The National Association of Agricultural Contractors (NAAC) is warning farmers and land managers that contracting prices will have to rise in the coming days and weeks.
James Bannister, NAAC Chairman stated: “As fuel prices double and continue to climb, machinery costs spiral and labour remains at a premium for skilled operators, it will no longer be possible for agricultural contractors to retain static prices. Looking at the escalation in input costs, with spring work potentially only days away, professional contractors will have no choice but to increase costs to sustain their own businesses.”
Contractors have to find the right balance to retain a loyal customer base while keeping pace with rising inflation, but offering the cheapest service can be a clear route out of the industry. Machinery replacement costs and keeping good labour were already headaches for contractors before the current fuel hike.
In the last few days, red diesel costs have leapt from 80p per litre to over £1 and are still climbing.

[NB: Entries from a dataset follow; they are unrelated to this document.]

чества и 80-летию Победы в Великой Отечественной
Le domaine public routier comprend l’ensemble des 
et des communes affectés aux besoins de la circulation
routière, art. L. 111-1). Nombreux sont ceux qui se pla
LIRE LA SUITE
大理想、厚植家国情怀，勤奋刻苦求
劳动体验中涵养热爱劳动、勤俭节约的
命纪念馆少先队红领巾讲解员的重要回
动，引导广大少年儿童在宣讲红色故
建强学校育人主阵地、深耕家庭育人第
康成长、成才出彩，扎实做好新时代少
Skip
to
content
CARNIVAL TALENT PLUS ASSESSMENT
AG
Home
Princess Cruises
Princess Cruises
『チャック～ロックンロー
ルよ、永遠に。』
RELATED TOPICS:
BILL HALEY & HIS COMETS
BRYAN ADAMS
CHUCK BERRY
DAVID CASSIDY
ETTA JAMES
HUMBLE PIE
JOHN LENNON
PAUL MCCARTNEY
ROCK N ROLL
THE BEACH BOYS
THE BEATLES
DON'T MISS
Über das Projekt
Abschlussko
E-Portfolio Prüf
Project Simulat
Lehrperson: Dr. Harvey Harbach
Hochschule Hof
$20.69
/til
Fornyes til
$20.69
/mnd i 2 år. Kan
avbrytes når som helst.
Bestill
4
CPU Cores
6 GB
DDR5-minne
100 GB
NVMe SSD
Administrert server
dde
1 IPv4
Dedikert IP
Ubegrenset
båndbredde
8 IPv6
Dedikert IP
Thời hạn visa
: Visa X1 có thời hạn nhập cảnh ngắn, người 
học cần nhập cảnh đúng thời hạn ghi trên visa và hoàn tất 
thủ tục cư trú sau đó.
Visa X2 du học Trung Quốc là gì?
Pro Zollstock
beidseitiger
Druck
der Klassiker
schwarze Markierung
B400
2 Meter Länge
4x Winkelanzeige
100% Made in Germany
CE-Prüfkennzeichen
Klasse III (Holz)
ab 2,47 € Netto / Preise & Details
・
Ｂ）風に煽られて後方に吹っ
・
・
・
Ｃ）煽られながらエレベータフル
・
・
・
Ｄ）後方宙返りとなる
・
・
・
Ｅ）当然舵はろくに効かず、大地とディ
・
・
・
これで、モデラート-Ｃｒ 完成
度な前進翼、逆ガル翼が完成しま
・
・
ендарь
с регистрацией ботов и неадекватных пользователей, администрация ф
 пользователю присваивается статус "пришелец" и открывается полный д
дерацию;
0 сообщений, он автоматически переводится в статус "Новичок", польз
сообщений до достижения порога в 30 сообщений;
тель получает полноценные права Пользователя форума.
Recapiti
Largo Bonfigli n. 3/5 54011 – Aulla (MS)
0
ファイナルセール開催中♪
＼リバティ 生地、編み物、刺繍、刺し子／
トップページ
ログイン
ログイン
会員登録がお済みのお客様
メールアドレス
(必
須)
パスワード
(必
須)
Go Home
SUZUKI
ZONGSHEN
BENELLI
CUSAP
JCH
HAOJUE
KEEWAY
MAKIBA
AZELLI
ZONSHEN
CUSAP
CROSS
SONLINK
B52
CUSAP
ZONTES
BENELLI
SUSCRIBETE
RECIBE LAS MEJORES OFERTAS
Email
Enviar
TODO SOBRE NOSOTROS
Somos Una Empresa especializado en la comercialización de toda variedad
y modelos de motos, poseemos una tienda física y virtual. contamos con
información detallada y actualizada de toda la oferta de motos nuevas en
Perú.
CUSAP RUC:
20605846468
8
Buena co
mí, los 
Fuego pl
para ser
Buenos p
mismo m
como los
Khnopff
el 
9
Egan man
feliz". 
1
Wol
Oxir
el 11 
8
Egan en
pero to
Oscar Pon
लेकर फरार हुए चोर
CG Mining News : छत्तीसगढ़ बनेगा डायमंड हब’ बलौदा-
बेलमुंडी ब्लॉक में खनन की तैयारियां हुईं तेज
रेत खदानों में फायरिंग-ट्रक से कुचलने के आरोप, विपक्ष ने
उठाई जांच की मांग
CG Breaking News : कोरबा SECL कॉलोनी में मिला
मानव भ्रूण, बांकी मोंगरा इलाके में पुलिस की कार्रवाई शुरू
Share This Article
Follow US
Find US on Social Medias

“Only the foolish will try and cling to stationary prices this spring, as any contractor that understands their own costs will recognise that price increases are vital to keeping pace, earn a living and retain some stability and longevity in their business,” said Jill Hewitt, NAAC chief executive. “Many farmers now rely on their contractor to take on roles that they may no longer have the labour, skills or machinery to complete – but contractors cannot be expected to bankroll their customers and the industry must brace itself for price rises.”
Expectations on contractors continue to escalate with environmental protection, specialist training, record keeping and having the latest technology. All of these require a new level of expertise and equipment. However, the cost of basic inputs is forcing tough decisions.
“Contractors, like the rest of agriculture, are being forced to look hard at their bottom line and escalating business expenses will need to be passed on,” said Meurig Raymond, NAAC President. “A successful contractor will need to cost individual operations carefully and accurately and for a farmer to bring in a reliable, professional contractor that has trained staff, working safely, with the well-maintained kit, this will come at a cost.”
The NAAC recently launched a new online pricing tool for its membership alongside Andersons Consulting, which will allow contractors to evaluate each operation and take into account all costs. This will allow quotes to be made and backed up with statistics and reveal a price that is realistic in the current climate.